(DATA begins)
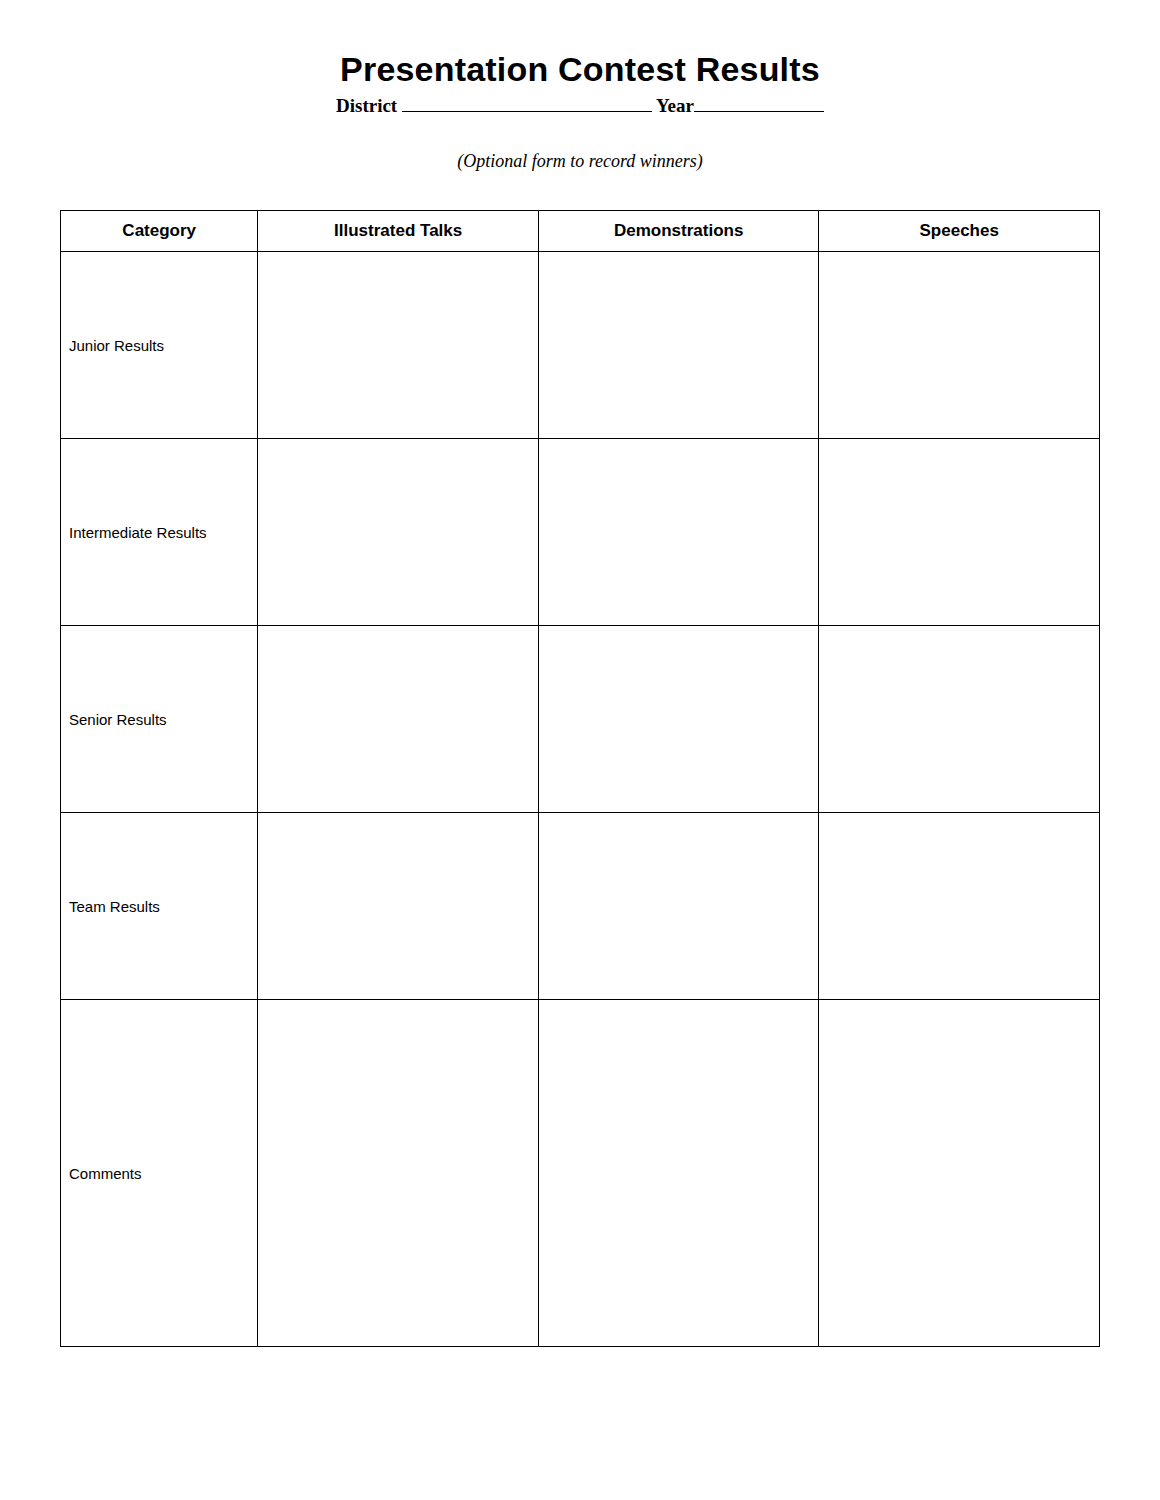Presentation Contest Results
District Year
(Optional form to record winners)
| Category | Illustrated Talks | Demonstrations | Speeches |
| --- | --- | --- | --- |
| Junior Results | | | |
| Intermediate Results | | | |
| Senior Results | | | |
| Team Results | | | |
| Comments | | | |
(DATA ends)
ASSIGNED TASK =>
Lines from the one containing "(Optional form to record winners)" through the final line of the entries are the only ones to print, and each must match exactly.

REPLY TO THE TASK =>
(Optional form to record winners)
| Category | Illustrated Talks | Demonstrations | Speeches |
| --- | --- | --- | --- |
| Junior Results | | | |
| Intermediate Results | | | |
| Senior Results | | | |
| Team Results | | | |
| Comments | | | |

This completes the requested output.